Poche righe secche, nessuna spiegazione: il direttore dell’Arit Sandro Di Minco si è dimesso venerdì scorso, lascerà il suo incarico a capo dell’Agenzia regionale per l’Informatica e la Telematica alla scadenza del preavviso, tra due mesi al massimo.
Uno scatto di dignità, la famosa porta sbattuta in faccia alla Regione dopo anni di angherie. La classica goccia è caduta a dicembre scorso, quando la Regione ha nominato Carlo Montanino commissario dell’Arit, dopo averci già provato un anno prima con Paolo Menduni, nomina poi contestata dalla procura della Corte dei Conti.
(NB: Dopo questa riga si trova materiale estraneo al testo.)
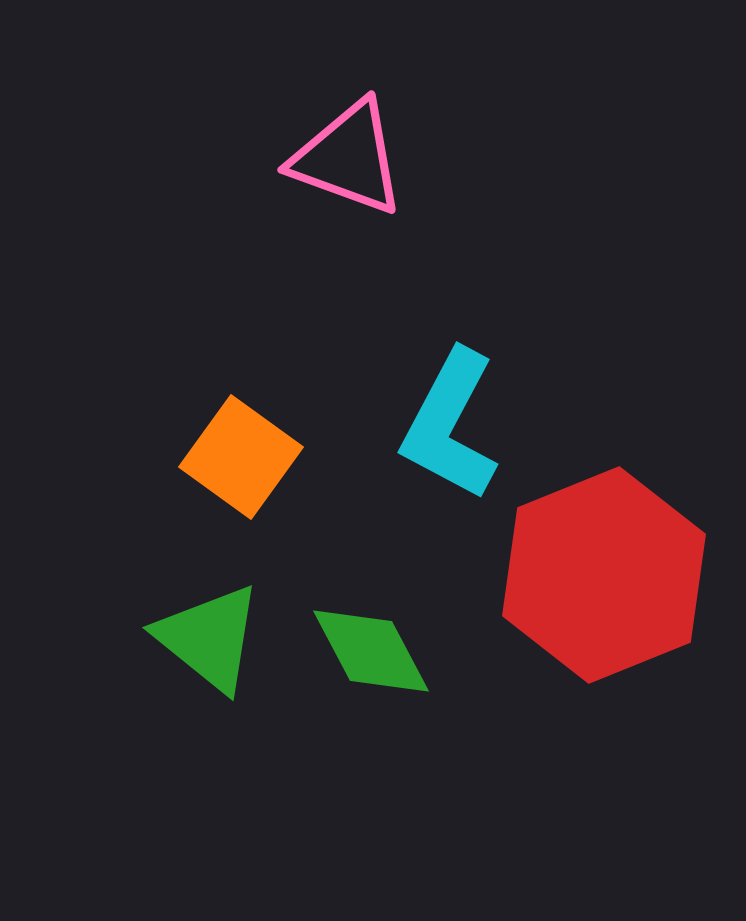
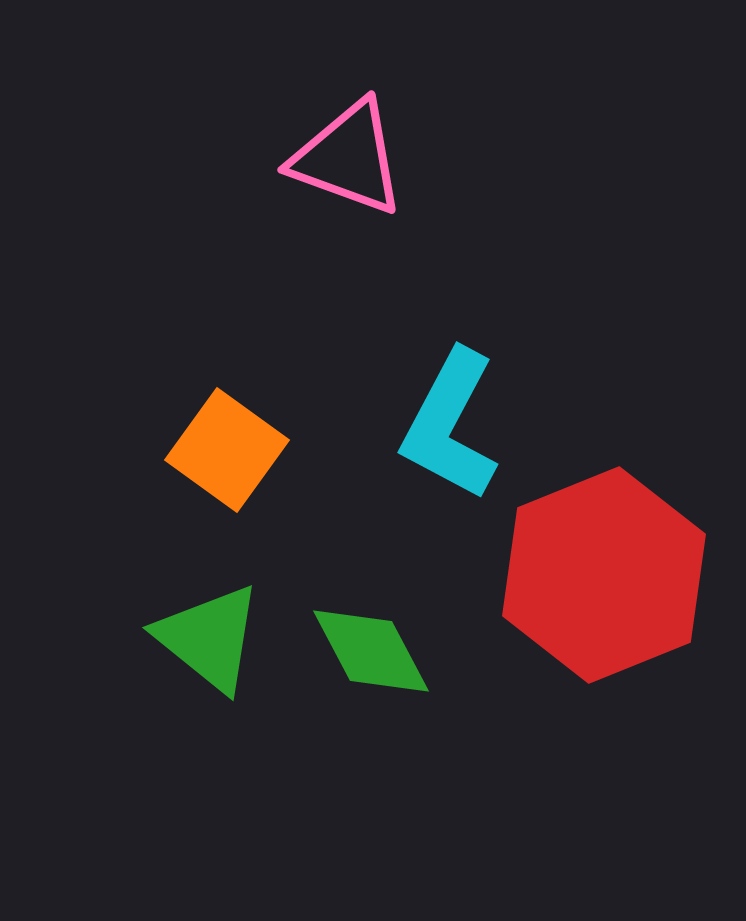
orange square: moved 14 px left, 7 px up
Una sovrapposizione, un atto di sfiducia: Di Minco, avvocato e consulente in diritto delle tecnologie dell’informazione, ha sopportato e poi è sbottato. No, nessuna parola grossa, nessuna lite, non è nel suo stile. Una letterina secca, senza neppure uno straccio di motivazione: manco quella soddisfazione gli ha dato al presidente della Regione.
Che per metterlo all’angolo, ne ha pensata una più del diavolo. Come l’emendamento che ha fatto approvare dal consiglio regionale a dicembre scorso per nominare Montanino: una modifica alla legge regionale che ha stabilito che la scelta del commissario straordinario spettasse proprio alla Regione:
“Nelle more della riorganizzazione strutturale e funzionale dell’Agenzia, il presidente della giunta regionale individua, con proprio decreto, un commissario straordinario col compito di insediare e rendere operativa l’Aric in relazione alle nuove e ulteriori funzioni ad essa attribuite dalla presente legge, senza interferire con le normali modalità di funzionamento della struttura informatica”.
Ma cosa deve fare di tanto importante l’Arit? Dovrà realizzare la famosa centrale unica degli acquisti, o soggetto aggregatore: una struttura che dovrà gestire gli appalti di tutti gli enti pubblici della Regione, maneggiando milioni di euro. Quindi occorre una figura di fiducia, ha pensato la Regione che fino a questo momento ha considerato l’Agenzia un carrozzone da utilizzare come ufficio di collocamento, buono soltanto ad assumere e pagare consulenti. Ma il tam tam di questi giorni racconta anche di malumori fortissimi dentro l’Agenzia, anche nei confronti del direttore dimissionario, colpevole secondo molti dipendenti di non averli difesi con D’Alfonso. Insomma, offese e insulti rivolti al personale dell’Arit da parte del governatore, che Di Minco avrebbe incassato senza reagire. Anzi, aveva promesso di organizzare una conferenza stampa in risposta a una lettera con pesanti accuse rivolte all’agenzia, ma poi si è tirato indietro.
Insomma, i dipendenti adesso temono per il proprio futuro: un direttore, due commissari, mancanza di commesse e il nuovo staff che dovrà lavorare alla centrale unica degli acquisti che si insedia al quinto piano di Piazza Unione, mentre loro a prendere insulti.
ps: Non è una bella prospettiva per chi lavora lì dentro. E le dimissioni di Di Minco hanno inferto il colpo di grazia.